Cour européenne des droits de l'homme : le contrôle par le juge de la liberté d'expression des avocats dans leurs conclusions
La suppression par les juridictions monégasques de propos considérés comme diffamatoires dans des conclusions d'appel ne constituent pas une atteinte à la liberté d'expression (CEDH, 11 mai 2023, n° 18287/18, Sàrl Gator c. Monaco).
L'affaire concerne, dans le cadre d'une procédure litigieuse opposant deux sociétés monégasques, la suppression par les juridictions monégasques de propos considérés comme diffamatoires dans des conclusions d'appel déposées par l'avocat de la société requérante. Celle-ci soutient qu'a été méconnu son droit à la liberté d'expression protégé par l'article 10 de la Convention européenne des droits de l'homme. La Cour, par un arrêt du 11 mai 2023, conclut à la non-violation de l'article 10.
La Cour constate que si la requérante a pu communiquer et faire valoir ses arguments, dont les propos supprimés, auprès des juges, la décision de supprimer une partie des conclusions a eu pour effet de priver partiellement celle-ci de son argumentaire, ce qui constitue une ingérence des autorités internes dans la liberté d'expression de la requérante. Pareille immixtion enfreint l'article 10 de la Convention, sauf si elle est « prévue par la loi », dirigée vers un ou des buts légitimes au regard du paragraphe 2 et « nécessaire dans une société démocratique » pour les atteindre.

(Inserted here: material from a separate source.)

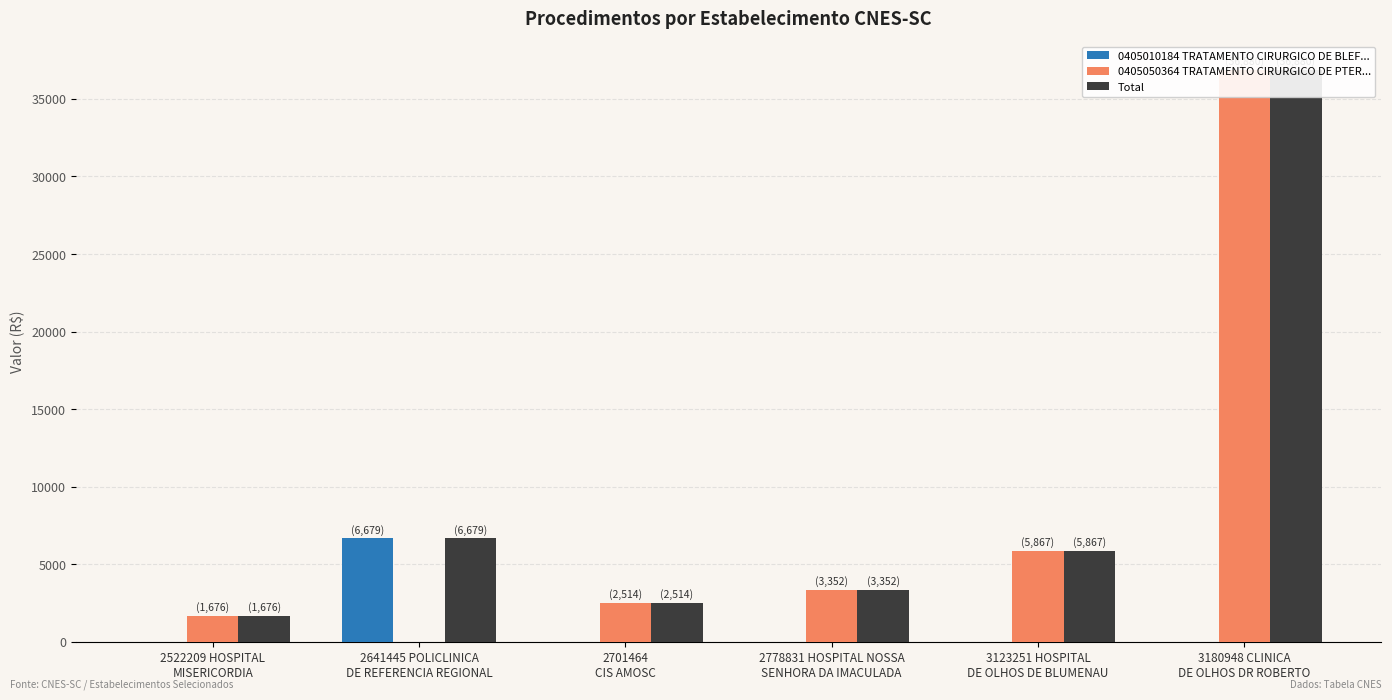

Which series has the largest total across all categories?

Total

L'ingérence dans l'exercice, par la société requérante, de son droit à la liberté d'expression était « prévue par la loi » au sens de l'article 10 § 2 de la Convention compte tenu de l'énoncé des articles 21 et 34 de la loi n° 1.299 du 15 juillet 2005 sur la liberté d'expression publique, dispositions déjà appliquées par les juridictions internes à l'époque des faits. La Cour considère que la suppression des propos litigieux avait pour but la protection de la réputation ou des droits d'autrui, en l'occurrence de la société adverse.
S'agissant de savoir si l'ingérence était « nécessaire dans une société démocratique », la Cour observe que les propos litigieux, visant une société privée, concernaient un différend purement privé et ne s'inscrivaient pas dans le cadre d'un débat d'intérêt général. L'État défendeur disposait, dans ces circonstances, d'une plus grande marge d'appréciation. La nature et la lourdeur des sanctions étant des éléments à prendre en considération lorsqu'il s'agit de mesurer la proportionnalité de l'ingérence, la Cour constate en l'espèce que la suppression des propos diffamatoires constituait la sanction la plus légère prévue par l'article 34 de la loi n° 1.299 du 15 juillet 2005 sur la liberté d'expression publique.
La Cour estime que la cour d'appel a pu raisonnablement considérer, dans le cadre du pouvoir d'appréciation que lui conférait la législation nationale, que les déclarations litigieuses, bien que voilées, dépassaient la limite du commentaire admissible, dans la mesure où, en l'absence de base factuelle solide, et donc d'éléments de nature à prouver la véracité des accusations, à peine masquées, elles pouvaient parfaitement être considérées comme ayant une nature diffamatoire. En outre, la substance des écrits judiciaires n'a pas été affaiblie par le passage supprimé de quatre lignes sur un total de neuf pages de conclusions d'appel. La suppression des propos litigieux n'était pas disproportionnée au but légitime poursuivi et l'ingérence peut donc raisonnablement être considérée comme nécessaire dans une société démocratique pour protéger la réputation d'autrui au sens de l'article 10 § 2 de la Convention.